St. Vladimir’s Academy isn’t just any boarding school—it’s a hidden place where vampires are educated in the ways of magic and half-human teens train to protect them. Rose Hathaway is a Dhampir, a bodyguard for her best friend Lissa, a Moroi Vampire Princess. They’ve been on the run, but now they’re being dragged back to St. Vladimir’s—the very place where they’re most in danger...

Rose and Lissa become enmeshed in forbidden romance, the Academy’s ruthless social scene, and unspeakable nighttime rituals. But they must be careful lest the Strigoi—the world’s fiercest and most dangerous vampires—make Lissa one of them forever.

Review:

Oh, Vampire Academy, I had such high hopes for you. I read such great things about your characters and your plot that I couldn’t wait to get my hands on you, but once I did…you were a big, fat, letdown.

I just didn’t find this book entertaining. I had a hard time making it through to the end, and the only thing that kept me from giving up on it was an absurd hope that it would miraculously becoming interesting at the end. Unfortunately, it didn’t. The plot was anticlimactic, and I can’t say I was really interested in any of the characters. Rose, the protagonist, is the only person in the book who has any spunk, but she’s a bit too abrasive for me to find likeable.

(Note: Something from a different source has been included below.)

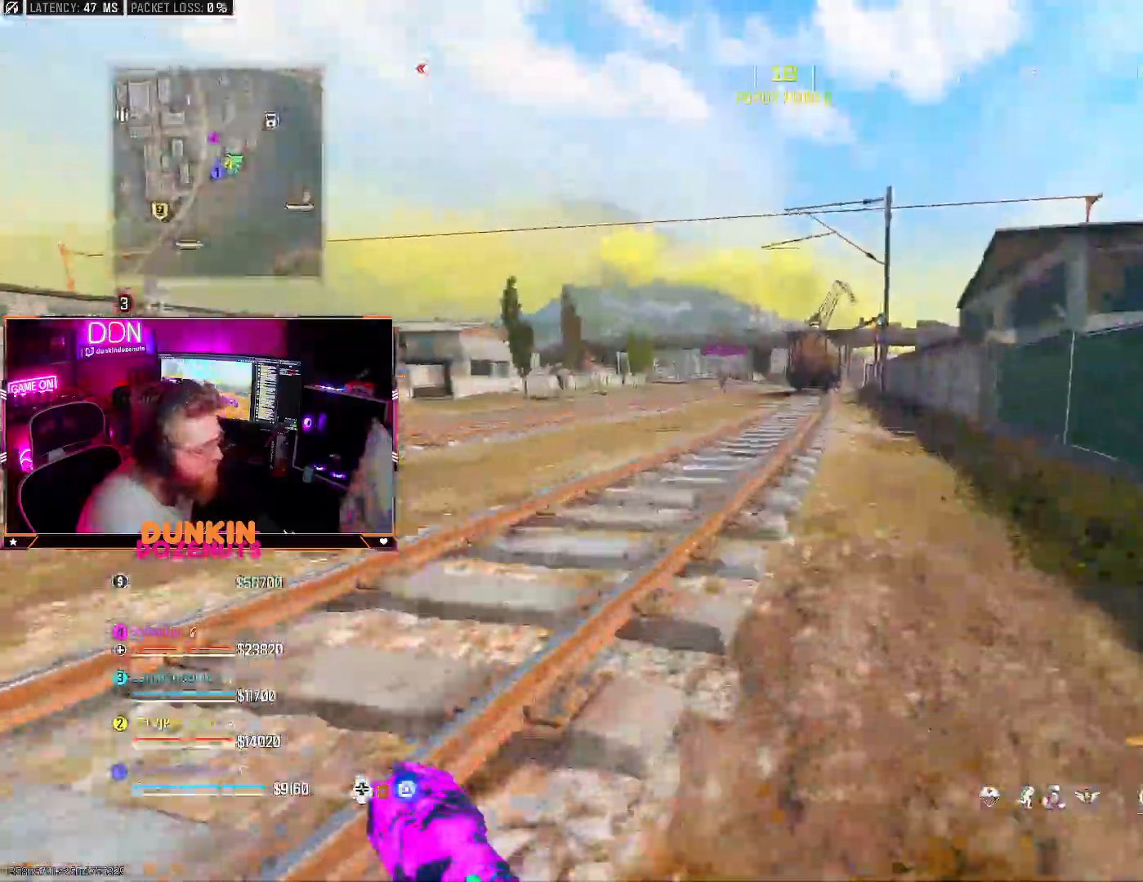
{"dt_ms": 500, "buttons": ["CIRCLE"], "left_stick": "center", "right_stick": "center", "events": [[17, "CIRCLE", "up"], [200, "right_stick", "right"], [217, "CIRCLE", "down"], [317, "DPAD_LEFT", "down"], [317, "right_stick", "center"], [417, "DPAD_LEFT", "up"]]}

In addition to the utter lack of excitement, another problem I had with Vampire Academy was that I didn’t find it very convincing. I was unclear on the “rules” of the vampire world. For example, the vampire teenagers drink alcohol at parties, so does this mean they’re also able to eat regular food in addition to drinking blood? And why on earth do the students who are training to become vampire bodyguards study such ridiculous subjects? “Bodyguard Theory and Personal Protection” makes sense, but “Slavic Art” and “Animal Behavior and Physiology?” Really?

I also had a hard time buying into the strength of Lissa and Rose’s friendship. Lissa comes off as weak and bland, and Rose has the opposite problem of being snarky and arrogant; I just couldn’t understand what they see in each other. I suppose that their bond could be partially explained by the fact that they have a long history together, what with it being Rose’s duty to protect and defend Lissa. Still, I’m not convinced that this would add up to the unwavering love and devotion the two of them supposedly feel for one another. Loyalty is one thing; deep and abiding friendship is another entirely.

There are a few positives about this book. There are some humorous scenes that I appreciated, especially the witty banter between Rose and her male classmates. I also enjoyed a certain steamy scene that comes toward the end of the novel. Otherwise, though, I was definitely unimpressed.

I’ve heard that Vampire Academy is the weak link in this series and that the books get progressively better as they go on. I guess I’ll never know for sure, though, as I have no intentions of reading the next installment. If Mead didn’t thrill me with book number one, why should I trust her to do so with book number two?